Rather than try to thread them all together, let me just hit you with a burst of some of what I’ve got on hand…

* Per Popular Science, when you zonk out after just learning something, you’re more likely to wake up with an even stronger memory of what you learned than when you went to bed. Why? REM sleep, when your eyes are darting under your eyelids, somehow reinforces and sorts the information. And non-REM sleep gives your neurons a chance to repair a day’s worth of free-radical damage.

* Per the same article, go jogging. Not only does it lead to deeper sleep at night, which is just as key to whatever the brain does while you sleep, but it also builds brain cells faster. In one 1999 study, lab rats had double the number for new brain cells after running (no, I don’t know how they got the little sneakers on their little rat feet).

* In a 2004 study from the University of Luebeck in Germany, 106 volunteers showed they could do three times better on a simple test than those who had piled up LESS than 8 hours of sleep.

* Think TV helps you get to sleep? Maybe. But it might make your sleep less restful.
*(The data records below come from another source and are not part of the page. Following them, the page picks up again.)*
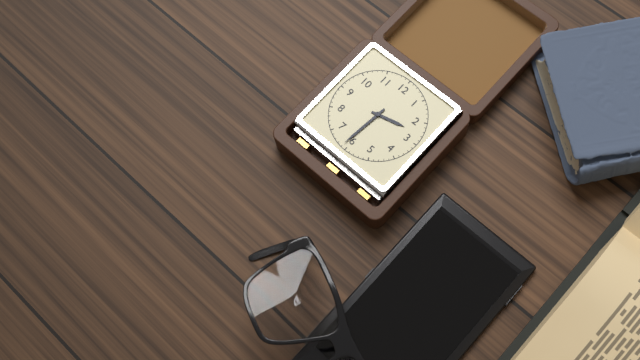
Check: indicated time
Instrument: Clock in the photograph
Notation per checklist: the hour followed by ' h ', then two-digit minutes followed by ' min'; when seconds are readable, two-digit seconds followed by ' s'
2 h 31 min
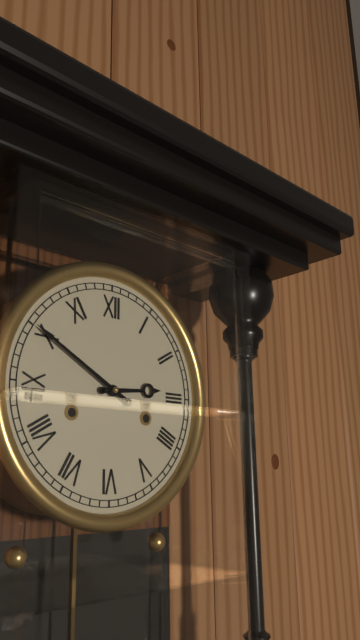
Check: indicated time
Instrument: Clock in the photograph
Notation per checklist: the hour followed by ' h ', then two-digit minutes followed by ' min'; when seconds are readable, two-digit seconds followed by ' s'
2 h 50 min
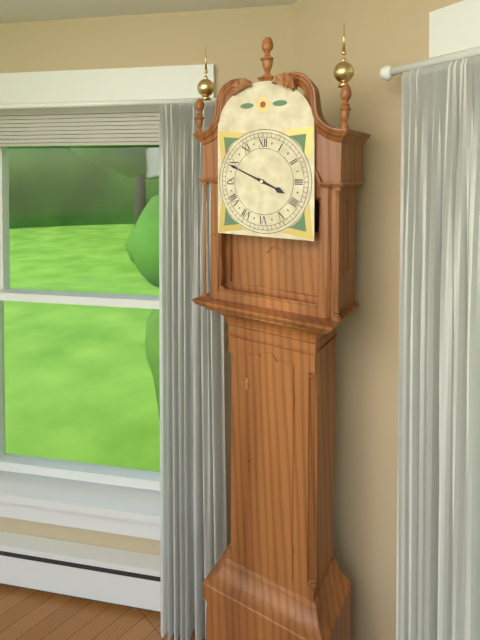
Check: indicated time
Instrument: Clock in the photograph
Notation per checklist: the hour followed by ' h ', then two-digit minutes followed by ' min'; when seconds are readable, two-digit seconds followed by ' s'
3 h 49 min
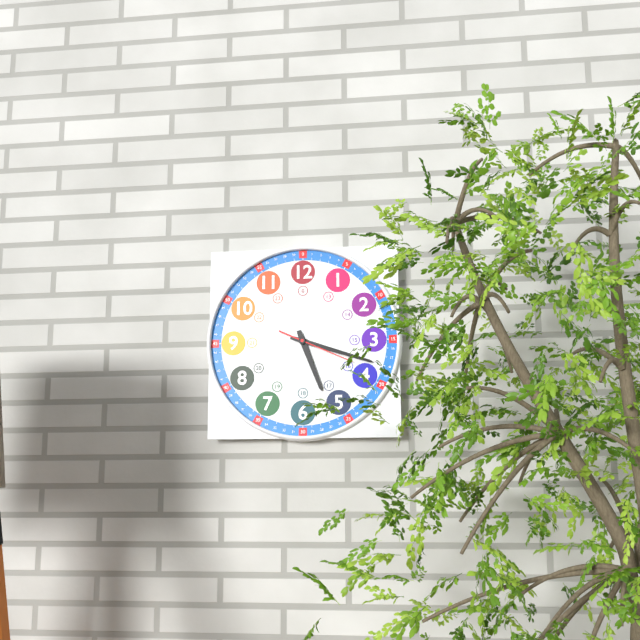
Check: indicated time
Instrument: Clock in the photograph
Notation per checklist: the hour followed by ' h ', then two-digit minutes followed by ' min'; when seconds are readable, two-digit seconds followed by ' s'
5 h 18 min 19 s
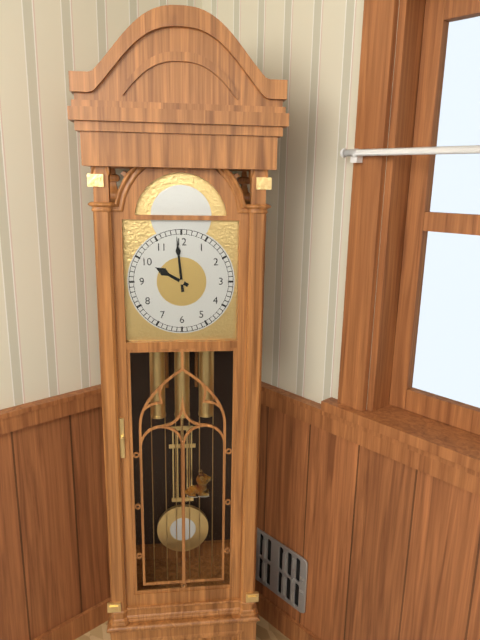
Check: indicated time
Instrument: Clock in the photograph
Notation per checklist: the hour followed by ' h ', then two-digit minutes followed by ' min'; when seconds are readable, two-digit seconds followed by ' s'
9 h 59 min
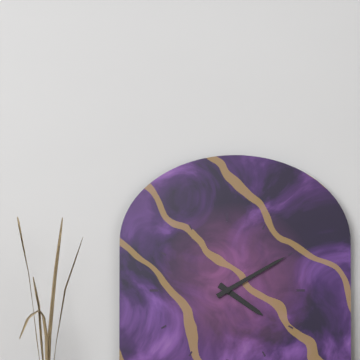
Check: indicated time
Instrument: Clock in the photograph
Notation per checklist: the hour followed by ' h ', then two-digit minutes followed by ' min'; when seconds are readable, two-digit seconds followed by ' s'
4 h 10 min
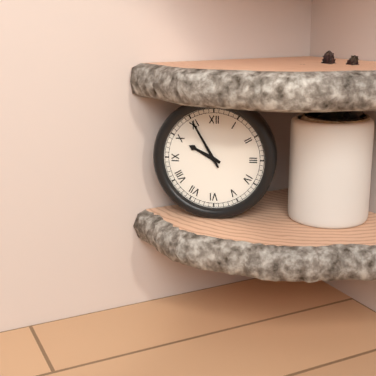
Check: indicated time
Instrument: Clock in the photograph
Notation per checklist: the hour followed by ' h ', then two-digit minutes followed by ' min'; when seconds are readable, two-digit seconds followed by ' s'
9 h 55 min
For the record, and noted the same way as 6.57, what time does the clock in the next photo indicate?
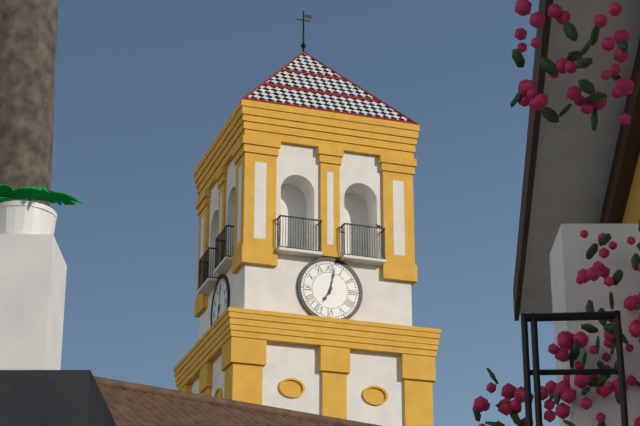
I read 7.02
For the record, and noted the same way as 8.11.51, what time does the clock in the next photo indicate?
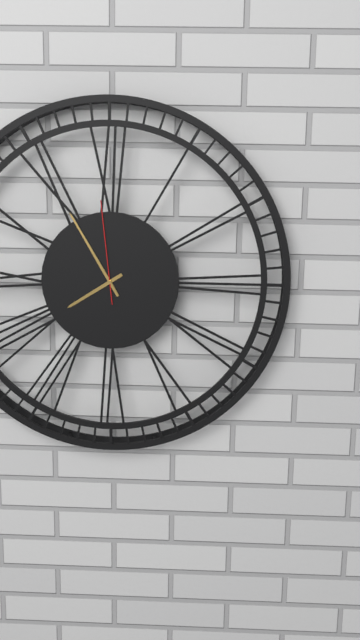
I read 7.55.59
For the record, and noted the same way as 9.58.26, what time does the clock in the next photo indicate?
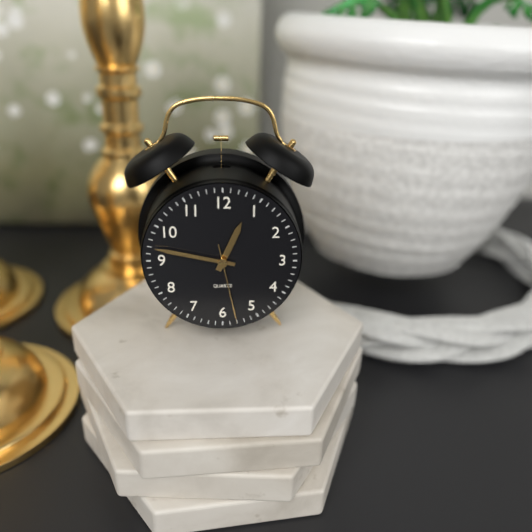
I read 12.47.28
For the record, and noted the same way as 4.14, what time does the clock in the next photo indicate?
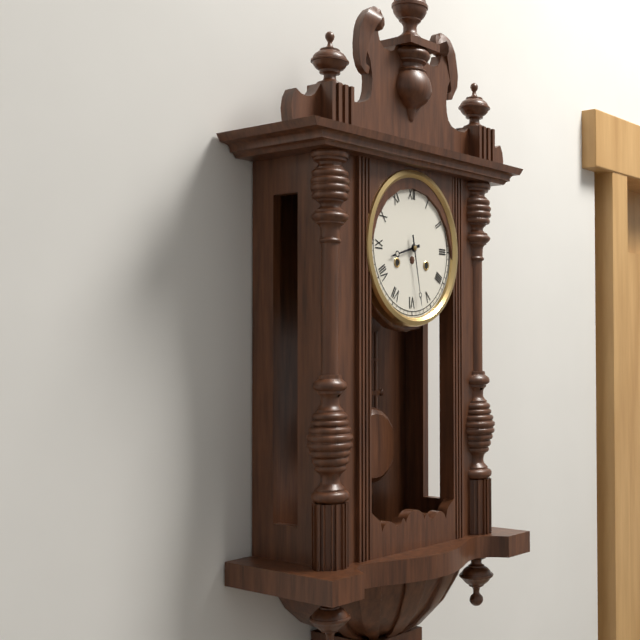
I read 8.28
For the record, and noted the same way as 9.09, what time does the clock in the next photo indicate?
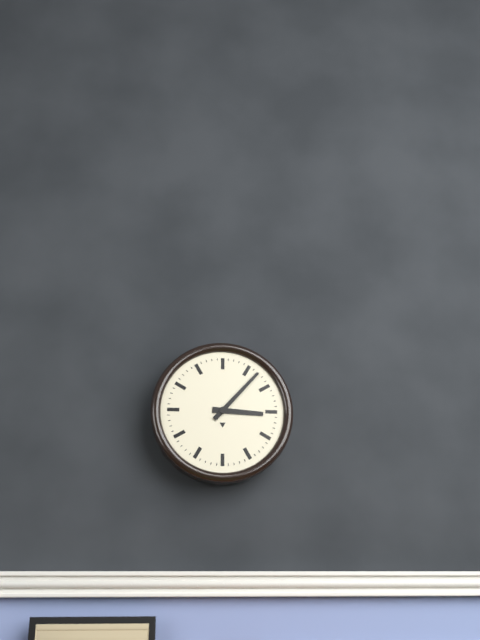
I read 3.07
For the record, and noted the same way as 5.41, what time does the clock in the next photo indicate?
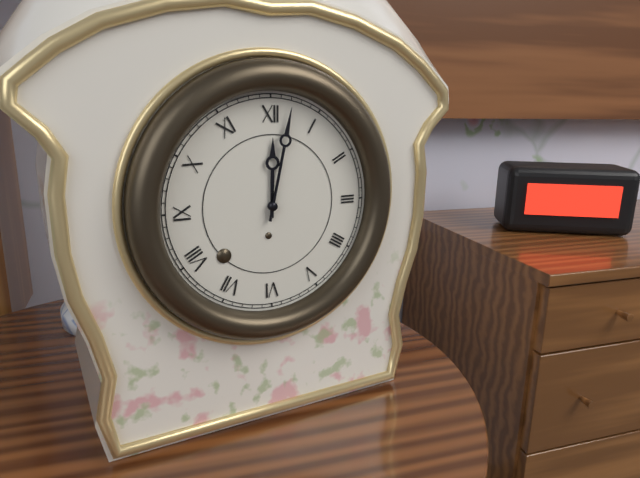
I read 12.02
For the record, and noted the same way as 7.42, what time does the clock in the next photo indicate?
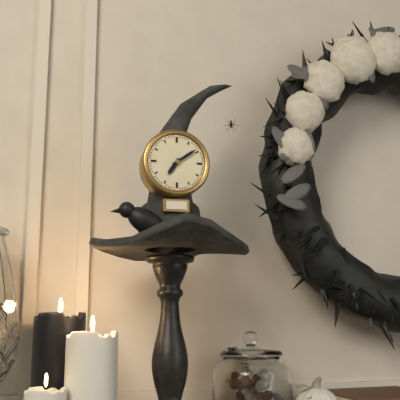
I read 7.09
Studies show television disrupts sleep even if you shut it off hours before your head hits the pillow.

* Go easy on workaholic behavior. Working until 10 pm every night might feel righteous and good, but it’s not only hard on family life, you deny your body time to ‘untighten.” Studies show disrupted sleep for those who work until they drop, no matter how nobly they manage to do so.

* That said, a 15-minute review of key work details is enough to get that “wake with the solution” result so many crave. Be sure to keep that notepad on your nightstand.

* Have trouble sleeping? Try the counter-intuitive. Like exercise in the morning. And loads of sunlight. Plus a short afternoon nap (emphasis on short: 10-15 minutes at lunch time is nothing to feel guilty about).

* Eat a protein breakfast. Yes, zero carbs. No toast. No bagel. Definitely not doughnuts, fruit juice, or anything with sugar. It will buy you an extra few hours. It may even get you through the day. You’ll be even better off if you do the same for lunch. Or skip lunch entirely and take a walk instead. Whatever you do, do NOT eat big in the middle of the day.

* In a real pinch, drink coffee but drink it right. Which means sipping it slowly — cold if you have to — on the hour or half hour. The longer you make the cup last, studies show the longer you can last. Not a substitute for sleep, but a fail-safe when you can’t get any.

* Forget, by the way, trying to make up for a week of not sleeping enough by “sleeping in” on the weekends. North of nine hours or more, it turns out, can make you just as tired and even age you just as fast as too little sleep.

Try this.

For one week, go to bed at 11 pm at the latest. Even if you have “lots to do.” And wake up when you wake, if you can, which should be around 6 am or 7 am. If you need to get up earlier, move the bedtime to 10 pm.

Then come back and tell me how you feel… and how much more productive you are.

jackforde

3 Comments

  1. Oh dear – I’m an ‘owl’, and guilty of much of what you write about.

    Go to bed at 11pm? So difficult for me. OK, I’ll try – and I’ll not even mention my ‘but I …” comments.

    How about I start tomorrow? Tonight, it’s already long past that time. I’ll stop now, though, and try to get a little closer to tomorrow’s goal.

    Good night!

  2. Ann Jordan-Mills » Not to worry Ann, I don’t always — even rarely — make it as early as I should either. And I pay for it! I’ve tried both the night owl approach and the waking early myself, and without question, more sleep and getting started earlier has always had the bigger payoff.

  3. >>REM sleep, when your eyes are darting under your eyelids, somehow reinforces and sorts the information<<

    Absolutely agree with you. I began to notice when I go to bed with a mess in my head.
    REM sleep may be critical for learning and for day-to-day mood regulation.